I recently read (devoured) Adam McHugh’s book The Introverted Church, which has been so very helpful. For my entire ministry as a pastor I have attempted to function as an extrovert, which has felt like trying to throw a baseball with my left hand. Nevertheless, I have always assumed that I should be an extrovert, as if introversion were some moral flaw. Yet in McHuge, I have found a friend and fellow introvert who has set me free to be an introverted pastor/church planter.
I knew that this book was for me when, on page 12, I read his confession:
“I… relished times of solitude, reflection and personal study. I enjoyed people, and found satisfaction in depth of relationship and conversation, but even when I spent time with people I liked, I looked forward to moments of privacy. I found crowds draining.
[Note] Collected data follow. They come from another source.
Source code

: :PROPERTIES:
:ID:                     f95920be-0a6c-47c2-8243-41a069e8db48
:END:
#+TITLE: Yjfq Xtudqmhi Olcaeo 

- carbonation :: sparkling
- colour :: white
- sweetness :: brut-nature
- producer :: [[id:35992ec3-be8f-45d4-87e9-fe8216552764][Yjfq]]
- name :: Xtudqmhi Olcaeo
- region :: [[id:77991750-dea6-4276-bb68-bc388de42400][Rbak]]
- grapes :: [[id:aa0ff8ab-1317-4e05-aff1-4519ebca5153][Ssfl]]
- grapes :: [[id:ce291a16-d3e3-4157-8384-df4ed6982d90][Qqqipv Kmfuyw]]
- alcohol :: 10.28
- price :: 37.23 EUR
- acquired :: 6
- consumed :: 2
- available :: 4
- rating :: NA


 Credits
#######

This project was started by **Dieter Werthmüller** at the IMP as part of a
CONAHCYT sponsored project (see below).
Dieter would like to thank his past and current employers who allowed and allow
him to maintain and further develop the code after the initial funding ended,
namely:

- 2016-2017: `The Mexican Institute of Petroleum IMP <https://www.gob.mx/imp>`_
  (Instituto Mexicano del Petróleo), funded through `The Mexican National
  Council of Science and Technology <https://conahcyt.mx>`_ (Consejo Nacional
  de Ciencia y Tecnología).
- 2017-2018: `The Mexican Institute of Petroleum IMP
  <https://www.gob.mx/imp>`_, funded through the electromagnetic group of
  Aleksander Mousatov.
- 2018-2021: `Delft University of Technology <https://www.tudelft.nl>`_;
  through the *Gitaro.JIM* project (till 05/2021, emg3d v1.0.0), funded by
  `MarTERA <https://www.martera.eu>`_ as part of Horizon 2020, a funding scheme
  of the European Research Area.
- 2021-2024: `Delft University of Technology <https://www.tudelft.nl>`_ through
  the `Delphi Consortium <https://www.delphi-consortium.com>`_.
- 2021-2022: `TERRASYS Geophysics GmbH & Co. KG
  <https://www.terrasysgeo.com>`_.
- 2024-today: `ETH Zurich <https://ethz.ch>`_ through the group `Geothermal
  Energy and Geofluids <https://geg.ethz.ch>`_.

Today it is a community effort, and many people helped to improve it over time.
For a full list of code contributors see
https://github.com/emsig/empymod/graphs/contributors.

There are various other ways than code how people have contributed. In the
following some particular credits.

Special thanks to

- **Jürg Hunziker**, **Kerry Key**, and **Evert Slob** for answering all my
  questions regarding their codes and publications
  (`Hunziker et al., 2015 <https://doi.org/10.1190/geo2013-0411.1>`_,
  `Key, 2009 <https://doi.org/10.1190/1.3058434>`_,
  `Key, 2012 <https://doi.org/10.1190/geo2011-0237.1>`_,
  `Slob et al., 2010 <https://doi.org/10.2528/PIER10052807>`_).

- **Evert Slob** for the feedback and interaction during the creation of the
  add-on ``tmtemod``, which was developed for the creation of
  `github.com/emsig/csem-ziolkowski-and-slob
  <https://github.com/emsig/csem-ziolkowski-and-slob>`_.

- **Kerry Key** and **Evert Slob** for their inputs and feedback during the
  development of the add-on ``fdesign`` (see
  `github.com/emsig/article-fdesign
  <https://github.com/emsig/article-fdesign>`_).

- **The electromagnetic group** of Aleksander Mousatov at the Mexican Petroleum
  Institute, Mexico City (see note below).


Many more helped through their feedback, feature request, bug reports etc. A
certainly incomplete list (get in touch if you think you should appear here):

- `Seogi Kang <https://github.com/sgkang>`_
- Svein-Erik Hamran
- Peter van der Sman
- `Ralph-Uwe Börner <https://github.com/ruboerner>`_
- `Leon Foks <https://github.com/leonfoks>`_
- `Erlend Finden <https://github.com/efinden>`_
I could stand up in front of hundreds of people and preach a sermon without nervousness, but I often stumbled through the greeting time afterward because my energy reserves were dry… I tried to beat and squeeze myself into [an extroverted] mold of leadership instead of becoming the kind of leader that God designed me to be.”
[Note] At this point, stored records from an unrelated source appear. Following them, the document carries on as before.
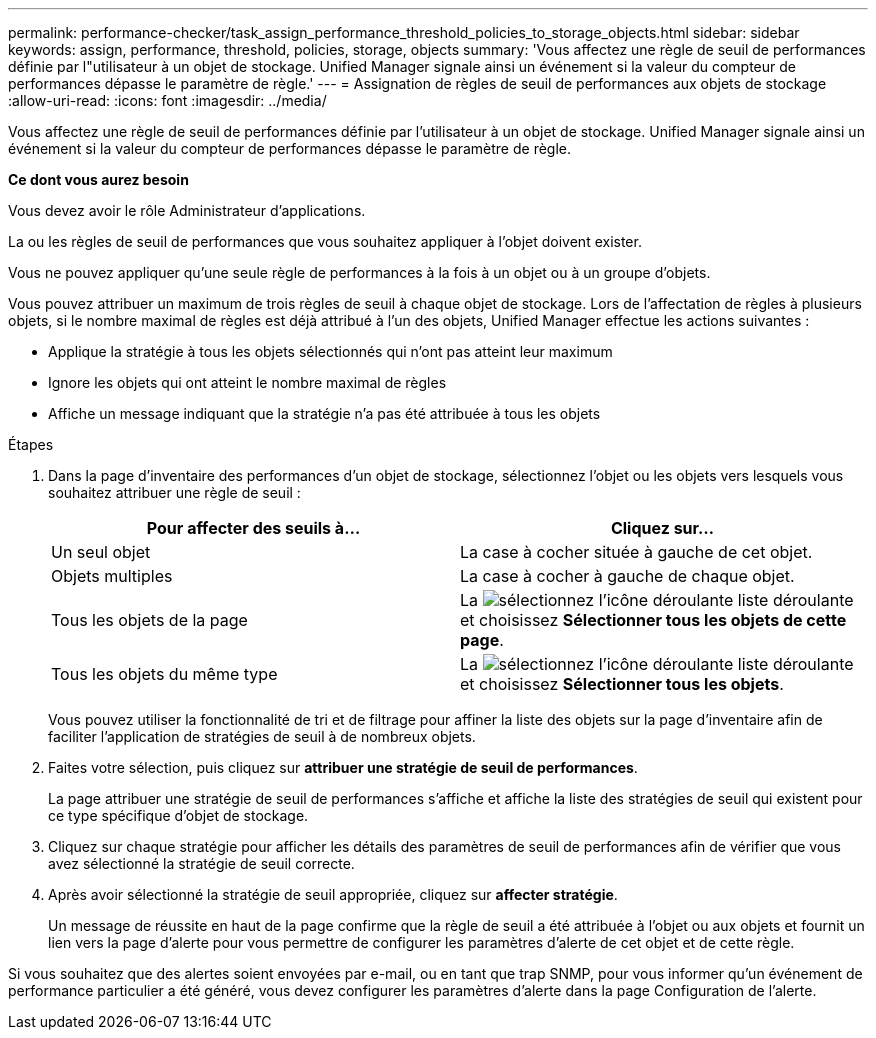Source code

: ---
permalink: performance-checker/task_assign_performance_threshold_policies_to_storage_objects.html 
sidebar: sidebar 
keywords: assign, performance, threshold, policies, storage, objects 
summary: 'Vous affectez une règle de seuil de performances définie par l"utilisateur à un objet de stockage. Unified Manager signale ainsi un événement si la valeur du compteur de performances dépasse le paramètre de règle.' 
---
= Assignation de règles de seuil de performances aux objets de stockage
:allow-uri-read: 
:icons: font
:imagesdir: ../media/


[role="lead"]
Vous affectez une règle de seuil de performances définie par l'utilisateur à un objet de stockage. Unified Manager signale ainsi un événement si la valeur du compteur de performances dépasse le paramètre de règle.

*Ce dont vous aurez besoin*

Vous devez avoir le rôle Administrateur d'applications.

La ou les règles de seuil de performances que vous souhaitez appliquer à l'objet doivent exister.

Vous ne pouvez appliquer qu'une seule règle de performances à la fois à un objet ou à un groupe d'objets.

Vous pouvez attribuer un maximum de trois règles de seuil à chaque objet de stockage. Lors de l'affectation de règles à plusieurs objets, si le nombre maximal de règles est déjà attribué à l'un des objets, Unified Manager effectue les actions suivantes :

* Applique la stratégie à tous les objets sélectionnés qui n'ont pas atteint leur maximum
* Ignore les objets qui ont atteint le nombre maximal de règles
* Affiche un message indiquant que la stratégie n'a pas été attribuée à tous les objets


.Étapes
. Dans la page d'inventaire des performances d'un objet de stockage, sélectionnez l'objet ou les objets vers lesquels vous souhaitez attribuer une règle de seuil :
+
|===
| Pour affecter des seuils à... | Cliquez sur... 


 a| 
Un seul objet
 a| 
La case à cocher située à gauche de cet objet.



 a| 
Objets multiples
 a| 
La case à cocher à gauche de chaque objet.



 a| 
Tous les objets de la page
 a| 
La image:../media/select_dropdown_65_png.gif["sélectionnez l'icône déroulante"] liste déroulante et choisissez *Sélectionner tous les objets de cette page*.



 a| 
Tous les objets du même type
 a| 
La image:../media/select_dropdown_65_png.gif["sélectionnez l'icône déroulante"] liste déroulante et choisissez *Sélectionner tous les objets*.

|===
+
Vous pouvez utiliser la fonctionnalité de tri et de filtrage pour affiner la liste des objets sur la page d'inventaire afin de faciliter l'application de stratégies de seuil à de nombreux objets.

. Faites votre sélection, puis cliquez sur *attribuer une stratégie de seuil de performances*.
+
La page attribuer une stratégie de seuil de performances s'affiche et affiche la liste des stratégies de seuil qui existent pour ce type spécifique d'objet de stockage.

. Cliquez sur chaque stratégie pour afficher les détails des paramètres de seuil de performances afin de vérifier que vous avez sélectionné la stratégie de seuil correcte.
. Après avoir sélectionné la stratégie de seuil appropriée, cliquez sur *affecter stratégie*.
+
Un message de réussite en haut de la page confirme que la règle de seuil a été attribuée à l'objet ou aux objets et fournit un lien vers la page d'alerte pour vous permettre de configurer les paramètres d'alerte de cet objet et de cette règle.



Si vous souhaitez que des alertes soient envoyées par e-mail, ou en tant que trap SNMP, pour vous informer qu'un événement de performance particulier a été généré, vous devez configurer les paramètres d'alerte dans la page Configuration de l'alerte.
His book is about discovering how God designed me to be as an introverted follower of Jesus/church planter/husband/father. This post in some ways is the beginning of that journey.
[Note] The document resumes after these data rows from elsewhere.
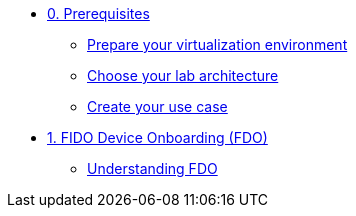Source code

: * xref:00-prerequisite.adoc[0. Prerequisites]
** xref:00-prerequisite.adoc#virtualization[Prepare your virtualization environment]
** xref:00-prerequisite.adoc#arch[Choose your lab architecture]
** xref:00-prerequisite.adoc#usecase[Create your use case]

* xref:01-fdo.adoc[1. FIDO Device Onboarding (FDO)]
** xref:01-fdo.adoc#intro[Understanding FDO]
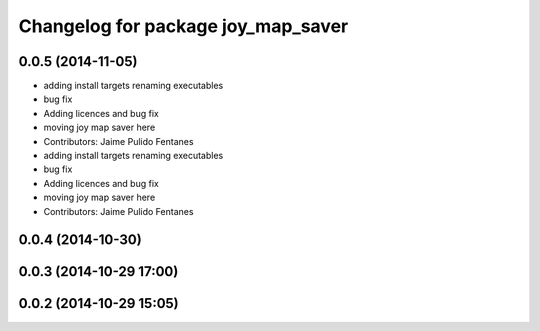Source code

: ^^^^^^^^^^^^^^^^^^^^^^^^^^^^^^^^^^^
Changelog for package joy_map_saver
^^^^^^^^^^^^^^^^^^^^^^^^^^^^^^^^^^^

0.0.5 (2014-11-05)
------------------
* adding install targets renaming executables
* bug fix
* Adding licences and bug fix
* moving joy map saver here
* Contributors: Jaime Pulido Fentanes

* adding install targets renaming executables
* bug fix
* Adding licences and bug fix
* moving joy map saver here
* Contributors: Jaime Pulido Fentanes

0.0.4 (2014-10-30)
------------------

0.0.3 (2014-10-29 17:00)
------------------------

0.0.2 (2014-10-29 15:05)
------------------------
Of course, a big issue is defining terms. For the extrovert, engaging with people and crowds is energizing. For the introvert, engaging with people and crowds is draining. It is as if the two kinds of people were given different batteries. The extroverts battery is rechared around people. The introvert’s battery is recharged in solitude. This does not mean that introverts are anti-social hermits. It simply means that our social battery has a limit before it needs to be recharged. In fact, when recharged, an introvert may appear to be an extrovert. It also means that introverts primary contribution in the church as pastors often will be a ministry of depth (of teaching and with relationships), as long as they have the time to invest in thinking, reflecting and processing in solitude.
In light of this new self-awareness, I am so grateful that I have a church family that deeply values depth and encourages me to invest most of my time in introverted activities such as study, writing and message preparation. Most churches with introverted lead pastors will soon discover that if they demand the pastor throw left-handed as an extrovert, his main contribution as a pastor will be severely compromised.
After reading Introverts in the Church, I feel like I am on the edge of a new horizon of a new and potentially fruitful ministry. I no longer have to apologize for being introverted. It’s exciting to consider the possibilities.